The newest Euro VI DAF XF530s are not, unlike some other European brands in the fleet, on contract maintenance schemes. Maintenance of the fleet in the main is performed inhouse.

The workshop employs six personnel including a fabricator.

“The challenge with contract maintenance is you need to go back to the dealer,” JJ says. “If the fleet is not profitable, you’re paying a bloke to just sit with a truck at a dealership all the time. That becomes a false saving when you look at the wage component.”

Driver Steven Carr with his Euro VI DAF XF530.
Driver Steven Carr with his Euro VI DAF XF530.

JJ will use external providers, where appropriate, for parts. He often relies on both Gilbert & Roach and Illawarra Truck Repairs & Spares for this and is content with the arrangement.

“Our gear is kept well-presented and maintained. We might downgrade it so it’s not on the same high-profile work or doing the big kilometres anymore,” he says. “If it’s still serviceable, we keep it.”

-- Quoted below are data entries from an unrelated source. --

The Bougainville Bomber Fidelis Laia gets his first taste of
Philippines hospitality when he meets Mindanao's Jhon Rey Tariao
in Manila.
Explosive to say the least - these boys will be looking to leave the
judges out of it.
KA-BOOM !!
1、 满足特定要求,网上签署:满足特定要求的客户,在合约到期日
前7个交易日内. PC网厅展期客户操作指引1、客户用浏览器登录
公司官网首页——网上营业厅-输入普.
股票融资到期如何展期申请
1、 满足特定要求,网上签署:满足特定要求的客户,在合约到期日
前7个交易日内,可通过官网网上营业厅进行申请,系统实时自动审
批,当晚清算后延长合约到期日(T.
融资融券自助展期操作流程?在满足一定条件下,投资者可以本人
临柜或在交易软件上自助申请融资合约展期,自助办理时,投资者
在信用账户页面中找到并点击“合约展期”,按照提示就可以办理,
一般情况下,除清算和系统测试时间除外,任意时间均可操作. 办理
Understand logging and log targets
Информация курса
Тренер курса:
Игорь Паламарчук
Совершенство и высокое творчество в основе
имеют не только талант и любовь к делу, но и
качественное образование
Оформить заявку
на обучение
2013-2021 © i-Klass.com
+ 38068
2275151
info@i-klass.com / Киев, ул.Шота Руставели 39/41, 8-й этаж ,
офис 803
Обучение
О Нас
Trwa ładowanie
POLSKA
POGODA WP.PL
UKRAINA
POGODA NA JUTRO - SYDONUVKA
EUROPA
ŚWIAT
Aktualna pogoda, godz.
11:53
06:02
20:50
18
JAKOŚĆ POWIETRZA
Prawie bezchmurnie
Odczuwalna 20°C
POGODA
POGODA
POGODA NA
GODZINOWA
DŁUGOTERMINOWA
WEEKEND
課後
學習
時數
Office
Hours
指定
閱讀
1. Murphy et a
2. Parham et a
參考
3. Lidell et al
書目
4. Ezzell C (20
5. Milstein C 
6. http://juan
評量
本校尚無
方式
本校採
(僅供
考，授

Being a mechanic by trade informs JJ’s organisational philosophy whereby expertise and resources mean there is no need to take leave of material reality. Reliability when it comes to good working equipment is not something merely inherited.

“Most of the guys are happy to drive the older gear as long as it’s well maintained,” he says. “You can’t have everything new. Everything gets to an age where you must repurpose it to a different application. This is the thing with the PACCAR product. We’re getting support everywhere. It doesn’t matter where you are you get the support you need. You get the network.”

Diehard Kenworth and Western Star operators, over a beer might joke about driving a DAF in JJ’s experience, but once they do drive it, they “come down-to-earth”, to use his words, abruptly.

Given where it is they need to go and what it is they need to do when they get there, it can be a rude awakening at first.

“The chief reason is the impossible places we need to get into. You need a conventional truck. You need a truck with a really good turning circle,” says JJ. “They’ve never let me down and the drivers now love them.”

The new Euro VI DAF XF530s, by way of neat coincidence, are made in the old Leyland factory in the north of England, where the first truck of the business was manufactured.

With readily available parts and a competitive price point, the new trucks offer him a significantly better cost of life than the other European branded vehicles he has owned.

“I just think the DAFs are far better,” says JJ.

“The DAF slogan two or three years ago was ‘Do the math buy a DAF’ and not a truer word was spoken. It all comes down to cost of life of the vehicle.”